Here's what actually issued. On June 11, 2024, Intel Corporation was granted US12008067B2, "Sparse matrix multiplication acceleration mechanism," inventors including Subramaniam Maiyuran and Jorge Parra. The CPC codes are arithmetic-and-dataflow: G06F 17/16 (matrix operations), G06F 7/4876, G06F 9/3001, plus memory code G06F 13/1673.
The mechanism is exploiting zeros. Many of the matrices in modern neural networks are sparse — full of zero-valued weights or activations, often deliberately, through pruning. Multiplying by zero wastes time and energy. A sparse matrix-multiplication accelerator skips the zeros: it stores only the nonzero entries and routes the hardware to compute only the products that matter. Done right, that turns sparsity into real speedups instead of wasted cycles.
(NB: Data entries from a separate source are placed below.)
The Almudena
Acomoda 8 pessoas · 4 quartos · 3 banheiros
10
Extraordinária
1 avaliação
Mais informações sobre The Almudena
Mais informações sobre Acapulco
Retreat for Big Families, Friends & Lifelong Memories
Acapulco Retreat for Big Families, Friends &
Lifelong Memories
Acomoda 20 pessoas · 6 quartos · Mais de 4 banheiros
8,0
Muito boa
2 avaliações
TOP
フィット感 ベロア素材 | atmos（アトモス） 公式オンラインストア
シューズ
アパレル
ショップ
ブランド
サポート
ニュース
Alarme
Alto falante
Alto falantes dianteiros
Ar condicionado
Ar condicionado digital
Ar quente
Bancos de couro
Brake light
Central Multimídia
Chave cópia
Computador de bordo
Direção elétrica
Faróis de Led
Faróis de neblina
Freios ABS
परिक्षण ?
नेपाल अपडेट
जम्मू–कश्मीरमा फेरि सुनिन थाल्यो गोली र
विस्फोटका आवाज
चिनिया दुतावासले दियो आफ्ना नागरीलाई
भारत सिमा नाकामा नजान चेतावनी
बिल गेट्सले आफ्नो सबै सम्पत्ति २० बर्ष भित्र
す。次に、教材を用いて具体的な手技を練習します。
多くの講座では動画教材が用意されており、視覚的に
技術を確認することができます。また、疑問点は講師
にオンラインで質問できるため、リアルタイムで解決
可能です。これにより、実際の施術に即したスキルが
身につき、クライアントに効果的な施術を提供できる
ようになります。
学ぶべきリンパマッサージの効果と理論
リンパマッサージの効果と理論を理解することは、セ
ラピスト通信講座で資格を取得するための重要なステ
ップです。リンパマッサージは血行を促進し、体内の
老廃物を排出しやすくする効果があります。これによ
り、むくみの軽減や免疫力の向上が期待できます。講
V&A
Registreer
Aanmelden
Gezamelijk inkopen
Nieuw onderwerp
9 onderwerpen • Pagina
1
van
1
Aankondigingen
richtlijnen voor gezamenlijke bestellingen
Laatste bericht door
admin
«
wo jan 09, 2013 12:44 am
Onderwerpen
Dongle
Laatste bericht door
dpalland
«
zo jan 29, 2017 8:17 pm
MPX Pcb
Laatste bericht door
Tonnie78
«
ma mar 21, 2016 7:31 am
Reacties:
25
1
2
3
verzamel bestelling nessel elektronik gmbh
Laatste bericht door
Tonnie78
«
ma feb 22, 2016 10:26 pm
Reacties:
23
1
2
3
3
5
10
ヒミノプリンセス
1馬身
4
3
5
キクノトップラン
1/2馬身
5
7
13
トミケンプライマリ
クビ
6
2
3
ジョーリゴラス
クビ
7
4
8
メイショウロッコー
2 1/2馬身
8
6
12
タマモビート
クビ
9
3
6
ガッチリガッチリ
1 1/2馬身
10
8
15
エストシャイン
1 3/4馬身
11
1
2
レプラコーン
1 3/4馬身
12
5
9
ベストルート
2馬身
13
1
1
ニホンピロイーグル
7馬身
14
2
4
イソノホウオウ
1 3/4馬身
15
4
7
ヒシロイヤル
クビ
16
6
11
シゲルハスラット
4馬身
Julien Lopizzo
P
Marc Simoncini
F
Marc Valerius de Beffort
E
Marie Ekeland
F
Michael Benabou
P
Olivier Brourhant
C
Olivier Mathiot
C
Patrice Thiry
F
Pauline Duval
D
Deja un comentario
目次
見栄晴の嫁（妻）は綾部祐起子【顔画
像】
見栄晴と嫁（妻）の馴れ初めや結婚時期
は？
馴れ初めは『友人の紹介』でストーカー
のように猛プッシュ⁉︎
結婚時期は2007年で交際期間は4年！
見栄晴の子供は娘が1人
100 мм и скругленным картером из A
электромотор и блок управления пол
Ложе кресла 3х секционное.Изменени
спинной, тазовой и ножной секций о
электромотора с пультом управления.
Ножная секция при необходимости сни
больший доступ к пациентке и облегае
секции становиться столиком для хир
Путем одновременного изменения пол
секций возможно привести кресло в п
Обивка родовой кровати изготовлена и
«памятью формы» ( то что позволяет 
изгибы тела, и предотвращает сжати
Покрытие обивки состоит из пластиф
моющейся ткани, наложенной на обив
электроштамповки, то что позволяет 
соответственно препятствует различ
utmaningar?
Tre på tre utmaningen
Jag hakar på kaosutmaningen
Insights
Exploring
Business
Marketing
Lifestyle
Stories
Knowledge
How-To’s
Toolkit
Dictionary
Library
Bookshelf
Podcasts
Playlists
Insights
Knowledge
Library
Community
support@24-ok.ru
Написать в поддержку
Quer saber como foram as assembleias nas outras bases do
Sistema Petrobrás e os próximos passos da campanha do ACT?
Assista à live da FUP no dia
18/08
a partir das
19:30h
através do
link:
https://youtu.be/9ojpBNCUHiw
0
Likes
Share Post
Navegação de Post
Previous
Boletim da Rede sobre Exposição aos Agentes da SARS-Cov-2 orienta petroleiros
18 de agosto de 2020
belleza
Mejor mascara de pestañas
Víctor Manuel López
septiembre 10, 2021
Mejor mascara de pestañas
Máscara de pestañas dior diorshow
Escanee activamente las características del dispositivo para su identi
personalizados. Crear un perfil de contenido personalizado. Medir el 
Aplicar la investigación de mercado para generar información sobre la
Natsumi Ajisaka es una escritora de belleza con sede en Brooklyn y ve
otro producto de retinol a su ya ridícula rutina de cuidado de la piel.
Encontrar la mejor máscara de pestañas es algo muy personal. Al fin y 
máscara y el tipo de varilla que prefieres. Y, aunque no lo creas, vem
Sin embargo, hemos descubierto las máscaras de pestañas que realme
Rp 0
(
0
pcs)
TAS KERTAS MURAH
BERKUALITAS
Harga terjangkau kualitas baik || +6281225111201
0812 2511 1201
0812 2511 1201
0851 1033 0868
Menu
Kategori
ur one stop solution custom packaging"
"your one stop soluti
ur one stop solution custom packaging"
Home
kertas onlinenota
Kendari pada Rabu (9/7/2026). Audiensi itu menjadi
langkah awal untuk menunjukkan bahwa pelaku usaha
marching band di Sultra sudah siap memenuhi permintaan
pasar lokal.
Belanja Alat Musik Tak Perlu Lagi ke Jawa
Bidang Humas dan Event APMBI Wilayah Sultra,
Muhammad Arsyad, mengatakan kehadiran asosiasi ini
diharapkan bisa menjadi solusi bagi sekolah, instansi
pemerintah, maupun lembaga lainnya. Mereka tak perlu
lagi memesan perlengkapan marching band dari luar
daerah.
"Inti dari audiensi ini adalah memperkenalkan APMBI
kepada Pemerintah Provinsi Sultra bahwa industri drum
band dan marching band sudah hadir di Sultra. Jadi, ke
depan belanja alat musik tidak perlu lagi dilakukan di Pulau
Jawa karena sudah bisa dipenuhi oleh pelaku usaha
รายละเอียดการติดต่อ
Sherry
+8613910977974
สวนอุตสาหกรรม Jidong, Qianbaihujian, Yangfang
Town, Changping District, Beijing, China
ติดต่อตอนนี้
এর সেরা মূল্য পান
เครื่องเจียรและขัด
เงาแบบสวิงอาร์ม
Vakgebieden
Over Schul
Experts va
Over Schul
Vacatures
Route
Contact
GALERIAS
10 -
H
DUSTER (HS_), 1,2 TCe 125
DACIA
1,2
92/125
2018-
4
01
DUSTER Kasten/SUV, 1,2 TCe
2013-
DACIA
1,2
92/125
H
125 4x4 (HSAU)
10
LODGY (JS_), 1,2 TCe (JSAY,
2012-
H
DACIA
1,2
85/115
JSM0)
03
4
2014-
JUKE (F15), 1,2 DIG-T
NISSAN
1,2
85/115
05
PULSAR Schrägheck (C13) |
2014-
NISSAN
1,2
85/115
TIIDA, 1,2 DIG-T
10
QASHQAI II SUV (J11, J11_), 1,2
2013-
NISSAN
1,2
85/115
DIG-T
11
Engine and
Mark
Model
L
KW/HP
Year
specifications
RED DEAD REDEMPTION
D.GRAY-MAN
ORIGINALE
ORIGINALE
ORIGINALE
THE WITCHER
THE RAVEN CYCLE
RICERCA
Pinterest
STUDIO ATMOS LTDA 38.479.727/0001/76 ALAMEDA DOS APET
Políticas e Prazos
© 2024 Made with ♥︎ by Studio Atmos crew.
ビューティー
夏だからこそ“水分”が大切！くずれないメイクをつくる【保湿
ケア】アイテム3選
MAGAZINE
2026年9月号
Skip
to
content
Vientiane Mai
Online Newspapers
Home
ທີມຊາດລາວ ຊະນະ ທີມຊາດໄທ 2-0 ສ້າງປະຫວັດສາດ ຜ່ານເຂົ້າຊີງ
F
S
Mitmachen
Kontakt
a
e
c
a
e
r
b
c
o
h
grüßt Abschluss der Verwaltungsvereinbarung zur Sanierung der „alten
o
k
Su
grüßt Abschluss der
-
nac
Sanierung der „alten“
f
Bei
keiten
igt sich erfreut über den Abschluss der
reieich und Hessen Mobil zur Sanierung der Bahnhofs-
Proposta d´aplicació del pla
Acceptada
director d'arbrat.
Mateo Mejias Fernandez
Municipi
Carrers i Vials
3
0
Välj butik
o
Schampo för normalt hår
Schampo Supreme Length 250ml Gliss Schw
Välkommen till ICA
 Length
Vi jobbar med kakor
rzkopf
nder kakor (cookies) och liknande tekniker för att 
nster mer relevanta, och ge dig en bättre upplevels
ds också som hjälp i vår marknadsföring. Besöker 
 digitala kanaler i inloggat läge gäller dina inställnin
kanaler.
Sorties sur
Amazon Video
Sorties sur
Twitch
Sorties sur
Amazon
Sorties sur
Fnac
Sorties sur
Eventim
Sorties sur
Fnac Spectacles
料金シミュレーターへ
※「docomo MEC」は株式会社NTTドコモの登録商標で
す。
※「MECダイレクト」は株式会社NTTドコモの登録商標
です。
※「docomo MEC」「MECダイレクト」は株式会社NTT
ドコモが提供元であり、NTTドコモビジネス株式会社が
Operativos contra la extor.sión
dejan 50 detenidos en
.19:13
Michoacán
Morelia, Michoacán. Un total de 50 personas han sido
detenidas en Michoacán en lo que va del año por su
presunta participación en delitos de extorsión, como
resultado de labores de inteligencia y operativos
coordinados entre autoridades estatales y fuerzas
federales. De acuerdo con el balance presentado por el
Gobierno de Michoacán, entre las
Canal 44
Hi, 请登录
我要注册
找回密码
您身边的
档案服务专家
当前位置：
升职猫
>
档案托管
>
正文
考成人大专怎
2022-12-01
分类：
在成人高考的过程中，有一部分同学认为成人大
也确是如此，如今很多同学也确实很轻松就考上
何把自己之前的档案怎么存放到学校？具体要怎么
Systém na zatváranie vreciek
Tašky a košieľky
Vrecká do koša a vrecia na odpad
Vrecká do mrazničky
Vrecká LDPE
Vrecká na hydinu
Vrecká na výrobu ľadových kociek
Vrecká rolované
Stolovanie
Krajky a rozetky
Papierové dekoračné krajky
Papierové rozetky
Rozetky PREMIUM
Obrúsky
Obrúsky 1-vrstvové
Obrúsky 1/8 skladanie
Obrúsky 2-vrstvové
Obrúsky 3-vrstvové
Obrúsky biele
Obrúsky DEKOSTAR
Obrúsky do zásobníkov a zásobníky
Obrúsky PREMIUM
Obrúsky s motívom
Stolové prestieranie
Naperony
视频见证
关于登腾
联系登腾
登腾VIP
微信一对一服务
This is the natural next move after dense matrix-multiply hardware: once you've made the full computation fast, you attack the redundant part of it. For Intel, whose accelerators compete on throughput per watt, owning a sparse-multiply mechanism protects an efficiency lever that becomes more valuable as models get larger and sparser.
On scope: granted B2, enforceable, but the claims describe a specific sparse-multiplication acceleration mechanism. Sparsity and sparse linear algebra are broad, well-studied fields; what's fenced is Intel's particular hardware mechanism. The arithmetic CPCs and claim 1 set the boundary.
The takeaway: US12008067B2 pairs naturally with the dense matrix-multiply grants in the record — together they show the silicon vendors patenting both halves of the accelerator story: do the math fast, then skip the math you don't need.